=== Provided text ===
# Cutaway van



## fshrmn (Nov 16, 2010)

I am looking at single wheel cutaways with reading 11' csv bodies. What is the diference between Ford and GMC? I have always had Ford pickups and I know the transmisions in them sucked, but other than that I like them and I won't be plowing with a van. The price seems to be close so what should I be looking for besides the usual Ford/GMC is the best?


----------



## sunkist (Apr 27, 2012)

ford seems to sell more work vans than the others ( see did not say a bad word about g.m) intrest rate,mpg, ease of service, loaner program, ext warrenty, and that box on the back aint by ford whats there warrenty?.


----------



## rex (Jul 2, 2007)

I've always had Chevy vans and recently bought a ford cube. I would buy a ford again for sure.


----------



## txgencon (Jan 4, 2011)

Almost as important as the platform is who makes the box. I had an all-aluminum cutaway once that I hated. It was noisy and all it would take to cut into it was a sharp knife. 

My present cutaway has a Morgan box with fiberglass/plywood walls. Very solid and secure. I think the Supreme boxes are similar.


----------



## 3bar (Jan 14, 2011)

the thing that would piss me off about the fords is the oil pans rusting through. 
and not too crazy about the front suspension.
personally i'd get the GM vans. the drivetrains are proven and tough.


----------



## r4r&r (Feb 22, 2012)

My biggest problem with the Fords is they all have that blue oval on them. :wink:


----------



## svronthmve (Aug 3, 2008)
=== Working data ===
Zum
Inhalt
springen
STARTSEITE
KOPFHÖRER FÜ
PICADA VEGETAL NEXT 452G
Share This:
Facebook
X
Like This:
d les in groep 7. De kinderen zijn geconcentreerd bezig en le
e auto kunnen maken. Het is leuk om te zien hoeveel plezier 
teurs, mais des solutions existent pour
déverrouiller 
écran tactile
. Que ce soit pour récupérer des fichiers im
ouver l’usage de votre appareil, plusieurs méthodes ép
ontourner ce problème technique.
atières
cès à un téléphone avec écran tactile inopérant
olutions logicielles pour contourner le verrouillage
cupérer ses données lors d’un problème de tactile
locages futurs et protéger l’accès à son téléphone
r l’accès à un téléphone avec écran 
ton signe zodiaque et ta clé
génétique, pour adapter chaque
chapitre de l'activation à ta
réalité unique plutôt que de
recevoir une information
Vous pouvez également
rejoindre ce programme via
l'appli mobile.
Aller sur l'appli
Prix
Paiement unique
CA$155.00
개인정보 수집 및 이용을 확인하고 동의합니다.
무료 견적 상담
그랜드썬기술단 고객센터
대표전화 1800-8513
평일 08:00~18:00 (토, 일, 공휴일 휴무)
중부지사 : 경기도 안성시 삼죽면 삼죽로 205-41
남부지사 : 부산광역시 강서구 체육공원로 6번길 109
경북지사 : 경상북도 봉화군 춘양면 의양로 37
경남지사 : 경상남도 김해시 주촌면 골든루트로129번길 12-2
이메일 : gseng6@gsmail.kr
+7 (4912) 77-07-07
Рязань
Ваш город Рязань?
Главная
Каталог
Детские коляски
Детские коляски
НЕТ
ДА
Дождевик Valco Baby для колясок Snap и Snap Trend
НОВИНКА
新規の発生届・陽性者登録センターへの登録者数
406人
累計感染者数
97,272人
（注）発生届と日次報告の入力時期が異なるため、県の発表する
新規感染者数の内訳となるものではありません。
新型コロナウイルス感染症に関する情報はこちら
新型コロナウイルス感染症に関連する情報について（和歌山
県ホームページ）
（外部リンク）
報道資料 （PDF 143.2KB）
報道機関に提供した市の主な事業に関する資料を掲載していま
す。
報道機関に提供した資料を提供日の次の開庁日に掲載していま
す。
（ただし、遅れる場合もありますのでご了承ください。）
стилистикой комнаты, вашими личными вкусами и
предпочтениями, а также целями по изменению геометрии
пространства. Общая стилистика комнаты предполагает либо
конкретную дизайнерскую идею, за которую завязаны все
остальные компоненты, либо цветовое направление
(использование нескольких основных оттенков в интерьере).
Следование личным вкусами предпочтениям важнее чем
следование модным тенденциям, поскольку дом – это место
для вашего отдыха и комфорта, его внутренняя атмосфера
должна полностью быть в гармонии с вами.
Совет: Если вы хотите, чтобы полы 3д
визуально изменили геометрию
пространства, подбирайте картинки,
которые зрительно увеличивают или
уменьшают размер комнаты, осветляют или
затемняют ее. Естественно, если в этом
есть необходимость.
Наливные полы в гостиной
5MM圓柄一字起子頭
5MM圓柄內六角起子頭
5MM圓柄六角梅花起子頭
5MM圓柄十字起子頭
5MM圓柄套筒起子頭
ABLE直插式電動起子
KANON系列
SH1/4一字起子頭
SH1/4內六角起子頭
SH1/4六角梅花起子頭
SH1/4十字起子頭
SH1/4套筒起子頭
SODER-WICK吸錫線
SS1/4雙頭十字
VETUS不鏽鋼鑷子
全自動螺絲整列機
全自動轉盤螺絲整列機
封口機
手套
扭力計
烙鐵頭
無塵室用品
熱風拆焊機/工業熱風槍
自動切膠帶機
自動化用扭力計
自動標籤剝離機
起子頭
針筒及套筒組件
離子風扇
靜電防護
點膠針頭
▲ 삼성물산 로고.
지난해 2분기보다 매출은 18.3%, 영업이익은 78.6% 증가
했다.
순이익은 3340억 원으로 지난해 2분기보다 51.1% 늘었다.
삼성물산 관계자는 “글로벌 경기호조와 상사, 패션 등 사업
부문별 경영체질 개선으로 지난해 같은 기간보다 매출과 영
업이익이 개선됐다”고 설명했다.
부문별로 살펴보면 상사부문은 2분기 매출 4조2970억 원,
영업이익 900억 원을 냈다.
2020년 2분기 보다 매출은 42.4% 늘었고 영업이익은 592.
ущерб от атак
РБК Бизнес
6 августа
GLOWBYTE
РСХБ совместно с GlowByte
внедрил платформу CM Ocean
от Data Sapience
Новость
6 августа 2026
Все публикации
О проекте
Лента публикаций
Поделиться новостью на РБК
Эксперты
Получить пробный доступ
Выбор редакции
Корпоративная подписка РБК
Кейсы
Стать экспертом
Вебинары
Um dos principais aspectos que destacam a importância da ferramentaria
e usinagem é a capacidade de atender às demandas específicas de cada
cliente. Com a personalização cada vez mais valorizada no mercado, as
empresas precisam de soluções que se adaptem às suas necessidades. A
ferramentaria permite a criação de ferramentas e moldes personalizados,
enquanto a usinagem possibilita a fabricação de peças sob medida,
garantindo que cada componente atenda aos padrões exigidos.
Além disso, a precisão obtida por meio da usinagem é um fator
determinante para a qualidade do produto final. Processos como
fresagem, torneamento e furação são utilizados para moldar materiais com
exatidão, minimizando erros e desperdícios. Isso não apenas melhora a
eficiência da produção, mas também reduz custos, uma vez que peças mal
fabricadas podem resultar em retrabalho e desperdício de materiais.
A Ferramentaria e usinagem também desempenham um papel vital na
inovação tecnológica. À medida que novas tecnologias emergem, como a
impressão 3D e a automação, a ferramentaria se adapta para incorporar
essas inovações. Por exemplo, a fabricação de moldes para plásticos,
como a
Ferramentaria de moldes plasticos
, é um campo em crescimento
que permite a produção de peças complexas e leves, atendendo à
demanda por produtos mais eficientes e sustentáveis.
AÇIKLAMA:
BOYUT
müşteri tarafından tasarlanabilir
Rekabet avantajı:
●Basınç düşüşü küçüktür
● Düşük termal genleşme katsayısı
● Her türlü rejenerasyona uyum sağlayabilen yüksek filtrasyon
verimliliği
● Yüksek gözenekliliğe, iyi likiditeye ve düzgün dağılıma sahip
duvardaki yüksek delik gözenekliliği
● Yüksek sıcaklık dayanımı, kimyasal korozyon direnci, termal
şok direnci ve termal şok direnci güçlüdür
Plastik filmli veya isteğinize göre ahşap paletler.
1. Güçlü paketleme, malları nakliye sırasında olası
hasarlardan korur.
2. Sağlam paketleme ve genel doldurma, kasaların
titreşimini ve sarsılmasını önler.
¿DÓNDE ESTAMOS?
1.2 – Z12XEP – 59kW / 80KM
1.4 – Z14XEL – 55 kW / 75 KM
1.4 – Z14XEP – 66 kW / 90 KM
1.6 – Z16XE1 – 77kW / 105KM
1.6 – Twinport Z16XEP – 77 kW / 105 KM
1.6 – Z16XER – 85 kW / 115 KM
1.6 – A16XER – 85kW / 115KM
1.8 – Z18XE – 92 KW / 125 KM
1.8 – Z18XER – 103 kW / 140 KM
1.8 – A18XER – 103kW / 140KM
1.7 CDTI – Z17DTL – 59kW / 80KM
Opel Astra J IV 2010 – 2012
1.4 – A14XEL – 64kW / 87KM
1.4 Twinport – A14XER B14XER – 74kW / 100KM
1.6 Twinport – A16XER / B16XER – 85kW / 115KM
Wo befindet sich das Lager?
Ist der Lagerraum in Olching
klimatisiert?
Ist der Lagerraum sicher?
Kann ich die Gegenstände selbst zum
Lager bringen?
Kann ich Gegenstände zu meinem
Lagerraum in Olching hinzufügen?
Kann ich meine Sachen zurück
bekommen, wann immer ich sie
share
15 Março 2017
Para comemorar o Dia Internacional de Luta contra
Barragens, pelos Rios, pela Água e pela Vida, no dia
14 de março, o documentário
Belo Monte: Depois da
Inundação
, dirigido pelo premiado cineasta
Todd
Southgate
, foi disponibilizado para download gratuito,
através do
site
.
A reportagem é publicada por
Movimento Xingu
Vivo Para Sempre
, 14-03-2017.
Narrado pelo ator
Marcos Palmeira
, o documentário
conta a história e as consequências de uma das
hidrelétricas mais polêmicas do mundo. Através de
===
## Work order 1
Report how many lines of the listing contain the string "Twinport", giving only the number.
## Work order 2
Resume the cutaway van thread, picking up right after its final line.
The listing is unrelated to the cutaway van thread.

## Expected output 1
3

## Expected output 2
3bar said:


> the thing that would piss me off about the fords is the oil pans rusting through.
> and not too crazy about the front suspension.
> personally i'd get the GM vans. the drivetrains are proven and tough.


Well somebody neglected to tell my GM van drivetrain that it was supposed to be proven & tough.

I agree the ford oil pans rusting IS a sucky feature.

I majorly disagree about your suspension assessment. I've driven Dodge, GM, and Ford vans. IMHO Ford vans are the nicest driving & riding vans of any of them BECAUSE of the suspension.

I'm on my 4th Ford full-size van. I despise dodge vans, tolerate GM, and LOVE Ford. Its the only thing I look for anymore.


----------



## fshrmn (Nov 16, 2010)

Thanks guys. I drove the GM last night and I'm going to try to drive the ford this week. I have always hated driving vans but I think this set up is going to be nice to work out of. I most likely won't buy it untill august so I have some time to think about it.


----------



## Railman (Jan 19, 2008)

I've not had a ford oil pan be a problem. Maybe it's a regional thing?
What engine has the rust issue? I've had 3 302's, 5 300 inlines, a powerstroke, 351's, without any oil pan issues.

IMO, fords drive way easier. I rented a few chevy three + times, & had a hard time adjusting to how they wandered. It seemed like it would turn one way or the other when you hit a bump. This was on 2 or three cutaways, & a Highlander (kinda like a high minivan) that I rented to go to the IFW show in Atlanta, 500m one way, with 5 people. It wandered the whole time. I'm guessing it's the short drag links they use?
Joe


----------



## txgencon (Jan 4, 2011)

The main thing I don't like about Ford vans is the turning radius. I don't always have a football field in which to turn around.


----------



## katoman (Apr 26, 2009)

I've got a 2010 GMC one ton van with the 6 litre motor and the six speed allison tranny.........AWESOME is all I can say.

It tows my 14' loaded trailer easy. 

There is not much price difference between the 3/4 ton and the one ton. Buy the one ton. Much stronger truck.

Towing that trailer killed my last 3/4 ton. It was just too hard on the truck. It had the 350 motor and 4 speed tranny.


----------



## svronthmve (Aug 3, 2008)

txgencon said:


> The main thing I don't like about Ford vans is the turning radius. I don't always have a football field in which to turn around.


Maybe you had a bum one?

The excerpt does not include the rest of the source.